Le gnace qui lui a réglé son compte avait besoin de gagner du temps, c’est pourquoi il a remis la strass en ordre et a foutu le macchab sous le page. Ensuite il a tiré les rideaux et s’est barré. De la façon dont le ménage est fait ici, on n’était pas prêt de le dégauchir, le pape ! A l’odeur qu’il allait se faire pincer ! Et encore, en cette saison, il en avait pour plusieurs jours avant de cocoter !
L’aubergiste aurait pensé, ne le voyant pas, qu’il était parti en java, oubliant de raccrocher sa chiave au tableau…
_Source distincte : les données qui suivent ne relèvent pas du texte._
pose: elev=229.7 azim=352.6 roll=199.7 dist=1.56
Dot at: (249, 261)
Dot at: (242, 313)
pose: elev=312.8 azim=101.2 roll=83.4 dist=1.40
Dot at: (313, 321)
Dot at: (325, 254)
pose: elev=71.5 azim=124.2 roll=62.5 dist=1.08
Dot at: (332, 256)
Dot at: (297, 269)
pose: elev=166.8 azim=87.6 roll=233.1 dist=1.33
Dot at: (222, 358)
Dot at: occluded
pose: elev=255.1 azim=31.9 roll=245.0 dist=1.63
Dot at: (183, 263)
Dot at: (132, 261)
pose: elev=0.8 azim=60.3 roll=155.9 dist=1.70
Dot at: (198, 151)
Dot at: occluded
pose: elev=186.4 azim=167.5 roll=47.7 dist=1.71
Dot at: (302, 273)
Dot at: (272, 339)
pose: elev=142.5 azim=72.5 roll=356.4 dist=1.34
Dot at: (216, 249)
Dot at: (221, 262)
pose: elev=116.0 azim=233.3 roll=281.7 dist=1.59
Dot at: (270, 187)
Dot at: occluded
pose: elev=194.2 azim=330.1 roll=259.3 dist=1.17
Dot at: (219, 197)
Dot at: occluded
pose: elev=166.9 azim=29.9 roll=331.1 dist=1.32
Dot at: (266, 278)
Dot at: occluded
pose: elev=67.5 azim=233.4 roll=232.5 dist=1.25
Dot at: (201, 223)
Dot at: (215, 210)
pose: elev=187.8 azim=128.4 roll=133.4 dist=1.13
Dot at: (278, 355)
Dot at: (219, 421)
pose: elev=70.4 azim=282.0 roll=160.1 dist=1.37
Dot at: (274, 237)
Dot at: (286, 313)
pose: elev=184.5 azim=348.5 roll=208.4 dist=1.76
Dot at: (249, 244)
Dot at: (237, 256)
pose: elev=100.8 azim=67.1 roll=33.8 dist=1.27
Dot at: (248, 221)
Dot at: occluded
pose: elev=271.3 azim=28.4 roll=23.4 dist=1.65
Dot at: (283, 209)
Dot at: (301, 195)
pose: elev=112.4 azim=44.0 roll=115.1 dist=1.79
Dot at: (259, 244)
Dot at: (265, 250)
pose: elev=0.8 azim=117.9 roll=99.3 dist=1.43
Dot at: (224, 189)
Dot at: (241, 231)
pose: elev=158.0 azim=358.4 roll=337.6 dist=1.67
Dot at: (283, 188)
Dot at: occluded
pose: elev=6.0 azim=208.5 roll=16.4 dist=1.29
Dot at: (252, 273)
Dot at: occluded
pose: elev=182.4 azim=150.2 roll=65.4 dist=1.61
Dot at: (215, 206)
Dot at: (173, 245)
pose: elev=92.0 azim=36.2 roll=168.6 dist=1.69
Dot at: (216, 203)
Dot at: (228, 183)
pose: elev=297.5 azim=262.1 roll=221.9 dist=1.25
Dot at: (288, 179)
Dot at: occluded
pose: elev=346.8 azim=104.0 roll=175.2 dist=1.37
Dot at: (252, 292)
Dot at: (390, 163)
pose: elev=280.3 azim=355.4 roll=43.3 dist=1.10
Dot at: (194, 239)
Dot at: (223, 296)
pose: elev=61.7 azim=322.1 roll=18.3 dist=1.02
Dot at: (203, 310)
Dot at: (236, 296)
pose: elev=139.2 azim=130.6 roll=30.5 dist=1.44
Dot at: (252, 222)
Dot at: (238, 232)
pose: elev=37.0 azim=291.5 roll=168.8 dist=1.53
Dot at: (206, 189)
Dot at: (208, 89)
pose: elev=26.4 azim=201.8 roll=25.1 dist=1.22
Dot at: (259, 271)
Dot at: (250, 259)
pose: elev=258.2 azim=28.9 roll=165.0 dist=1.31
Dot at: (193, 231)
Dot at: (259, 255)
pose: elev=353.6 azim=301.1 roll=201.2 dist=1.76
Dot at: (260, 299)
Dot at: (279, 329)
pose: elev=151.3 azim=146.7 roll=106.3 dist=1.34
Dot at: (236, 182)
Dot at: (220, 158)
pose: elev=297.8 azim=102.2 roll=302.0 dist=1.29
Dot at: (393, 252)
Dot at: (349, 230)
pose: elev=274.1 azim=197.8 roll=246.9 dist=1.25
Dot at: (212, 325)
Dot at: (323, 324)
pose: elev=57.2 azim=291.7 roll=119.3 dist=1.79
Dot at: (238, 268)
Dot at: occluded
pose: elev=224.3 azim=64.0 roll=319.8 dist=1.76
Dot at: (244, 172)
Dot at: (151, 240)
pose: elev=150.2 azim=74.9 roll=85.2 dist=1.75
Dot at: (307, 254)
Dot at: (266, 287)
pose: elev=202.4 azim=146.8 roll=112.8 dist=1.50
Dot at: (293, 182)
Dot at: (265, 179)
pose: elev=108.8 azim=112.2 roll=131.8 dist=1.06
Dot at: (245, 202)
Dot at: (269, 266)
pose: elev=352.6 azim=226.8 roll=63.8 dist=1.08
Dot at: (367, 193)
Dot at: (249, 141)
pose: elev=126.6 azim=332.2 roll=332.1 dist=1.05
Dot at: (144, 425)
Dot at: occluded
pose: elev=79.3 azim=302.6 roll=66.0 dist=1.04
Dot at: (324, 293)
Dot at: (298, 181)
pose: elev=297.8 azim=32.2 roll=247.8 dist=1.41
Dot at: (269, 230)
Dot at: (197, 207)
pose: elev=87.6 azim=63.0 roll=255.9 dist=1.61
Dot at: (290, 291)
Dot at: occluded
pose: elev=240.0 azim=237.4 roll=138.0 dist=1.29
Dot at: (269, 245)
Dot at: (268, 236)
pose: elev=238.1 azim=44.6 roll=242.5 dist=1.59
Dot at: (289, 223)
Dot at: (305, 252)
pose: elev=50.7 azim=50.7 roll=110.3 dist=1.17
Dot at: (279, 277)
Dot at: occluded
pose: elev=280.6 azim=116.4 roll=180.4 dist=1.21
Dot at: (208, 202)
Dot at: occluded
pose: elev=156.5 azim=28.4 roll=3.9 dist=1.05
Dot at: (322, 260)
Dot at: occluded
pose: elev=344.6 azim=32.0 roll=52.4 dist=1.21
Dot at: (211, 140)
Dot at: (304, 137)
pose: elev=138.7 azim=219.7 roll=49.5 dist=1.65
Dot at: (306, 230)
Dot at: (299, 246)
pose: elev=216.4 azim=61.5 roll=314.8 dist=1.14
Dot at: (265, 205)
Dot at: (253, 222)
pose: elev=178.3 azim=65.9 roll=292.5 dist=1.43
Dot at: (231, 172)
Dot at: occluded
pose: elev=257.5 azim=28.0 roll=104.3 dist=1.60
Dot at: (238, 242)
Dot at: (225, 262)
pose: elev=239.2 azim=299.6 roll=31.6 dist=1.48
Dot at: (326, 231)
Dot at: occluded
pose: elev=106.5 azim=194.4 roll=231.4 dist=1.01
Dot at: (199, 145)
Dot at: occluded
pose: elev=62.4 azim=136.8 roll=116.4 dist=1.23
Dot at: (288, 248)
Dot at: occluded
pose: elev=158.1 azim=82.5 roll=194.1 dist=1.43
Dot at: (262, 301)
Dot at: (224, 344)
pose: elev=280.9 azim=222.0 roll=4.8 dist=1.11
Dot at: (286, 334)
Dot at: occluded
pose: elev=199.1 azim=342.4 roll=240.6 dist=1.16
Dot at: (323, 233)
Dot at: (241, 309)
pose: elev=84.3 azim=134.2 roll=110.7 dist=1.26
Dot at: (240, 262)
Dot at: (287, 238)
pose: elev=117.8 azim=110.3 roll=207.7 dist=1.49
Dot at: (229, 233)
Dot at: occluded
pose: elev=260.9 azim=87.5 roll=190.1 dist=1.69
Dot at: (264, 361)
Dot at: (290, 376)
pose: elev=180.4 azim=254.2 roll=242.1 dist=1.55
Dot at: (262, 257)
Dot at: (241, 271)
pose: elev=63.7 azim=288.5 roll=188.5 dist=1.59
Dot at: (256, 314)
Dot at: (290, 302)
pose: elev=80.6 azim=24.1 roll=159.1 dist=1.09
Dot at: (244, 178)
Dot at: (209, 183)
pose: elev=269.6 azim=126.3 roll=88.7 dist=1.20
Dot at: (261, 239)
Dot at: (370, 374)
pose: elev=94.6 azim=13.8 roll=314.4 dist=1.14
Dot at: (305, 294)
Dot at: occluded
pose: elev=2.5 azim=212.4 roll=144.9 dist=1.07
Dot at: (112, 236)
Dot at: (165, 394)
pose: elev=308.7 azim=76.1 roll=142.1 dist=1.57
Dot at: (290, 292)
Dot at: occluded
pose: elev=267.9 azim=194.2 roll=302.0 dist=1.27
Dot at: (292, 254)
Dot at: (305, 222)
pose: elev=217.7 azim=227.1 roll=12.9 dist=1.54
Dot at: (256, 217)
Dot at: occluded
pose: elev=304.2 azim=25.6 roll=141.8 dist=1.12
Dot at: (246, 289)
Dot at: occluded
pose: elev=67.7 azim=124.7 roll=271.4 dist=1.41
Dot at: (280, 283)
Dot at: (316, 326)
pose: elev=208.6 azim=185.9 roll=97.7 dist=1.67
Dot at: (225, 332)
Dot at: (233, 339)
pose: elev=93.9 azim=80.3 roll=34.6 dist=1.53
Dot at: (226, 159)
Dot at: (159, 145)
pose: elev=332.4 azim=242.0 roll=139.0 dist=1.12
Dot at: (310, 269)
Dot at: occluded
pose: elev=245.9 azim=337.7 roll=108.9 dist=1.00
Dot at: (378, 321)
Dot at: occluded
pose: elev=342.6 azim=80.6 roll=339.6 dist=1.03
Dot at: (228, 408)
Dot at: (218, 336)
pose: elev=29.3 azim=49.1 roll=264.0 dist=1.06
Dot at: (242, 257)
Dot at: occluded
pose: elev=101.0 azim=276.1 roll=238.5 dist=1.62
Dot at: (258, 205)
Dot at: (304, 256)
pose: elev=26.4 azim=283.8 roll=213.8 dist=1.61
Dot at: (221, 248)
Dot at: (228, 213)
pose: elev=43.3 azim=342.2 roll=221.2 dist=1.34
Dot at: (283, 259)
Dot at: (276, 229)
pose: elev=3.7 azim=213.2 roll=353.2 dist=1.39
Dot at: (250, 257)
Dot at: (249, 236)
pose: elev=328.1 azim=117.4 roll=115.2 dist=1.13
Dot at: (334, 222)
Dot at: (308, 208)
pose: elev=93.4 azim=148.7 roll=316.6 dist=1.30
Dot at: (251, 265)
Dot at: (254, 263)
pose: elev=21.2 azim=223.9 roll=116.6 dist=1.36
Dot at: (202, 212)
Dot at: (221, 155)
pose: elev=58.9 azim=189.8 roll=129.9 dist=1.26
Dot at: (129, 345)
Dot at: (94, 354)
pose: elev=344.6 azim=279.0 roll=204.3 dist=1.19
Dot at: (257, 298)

Je sors et tire la lourde pour des fois qu’un greffier se baguenauderait dans les parages. Les mirons ont la passion des cadavres. Je me rappelle une vioque, quand j’étais mouflet, qui vivait seulâbre dans un deux-pièces près de chez nous. Une nuit elle a avalé son extrait de naissance sans que personne n’en sache rien. Son minet chéri — un angora, avec un collier à grelots dorés s’il vous plaît — était bouclé avec elle dans la carrée. Quand on a découvert la viande froide, deux jours plus tard, la vioque ressemblait à une arête de poisson. Le chat lui avait becqueté toute la bidoche ! Pour vous dire…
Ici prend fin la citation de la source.